Alibaba Releases 397B Parameter Qwen3.5 Model
Alibaba has released Qwen3.5, a 397-billion-parameter multimodal Mixture-of-Experts (MoE) model. Despite its size, the model has only 17 billion active parameters at once, enabling reports of usable speeds on consumer-grade multi-GPU setups. The model, which has a commercial-friendly license, received day-zero support in the vLLM inference engine, according to a post from the development team.

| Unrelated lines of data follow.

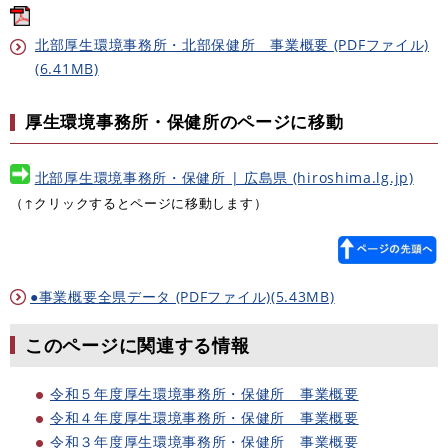
北部厚生環境事務所・北部保健所 事業概要 (PDFファイル)
(6.41MB)
厚生環境事務所・保健所のページに移動
北部厚生環境事務所・保健所 | 広島県 (hiroshima.lg.jp)
（↑クリックするとページに移動します）
●事業概要全県データ (PDFファイル)(5.43MB)
このページに関連する情報
令和５年度厚生環境事務所・保健所 事業概要
令和４年度厚生環境事務所・保健所 事業概要
令和３年度厚生環境事務所・保健所 事業概要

- The model's architecture combines a sparse Mixture-of-Experts (MoE) design with Gated Delta Networks, a form of linear attention, to improve inference efficiency. - Compared to its predecessor, Qwen3.5 is 8.6 times faster for standard workflows and 19 times faster for decoding long-context tasks, while a native FP8 pipeline cuts memory requirements by 50%. - It is a native vision-language model, jointly trained on text, images, and UI screenshots, allowing it to handle tasks like document understanding and interacting with on-screen elements. - The model features a native context length of 262,144 tokens, which can be extended to over 1 million tokens, and its supported languages have been expanded from 119 to 201. - Alibaba Cloud offers a corresponding hosted API version named Qwen3.5-Plus, which provides a 1 million token context window by default and includes official built-in tools. - The Qwen family of models is released under the Apache 2.0 license, which has led to a large developer ecosystem with over 100,000 derivative models built on the platform.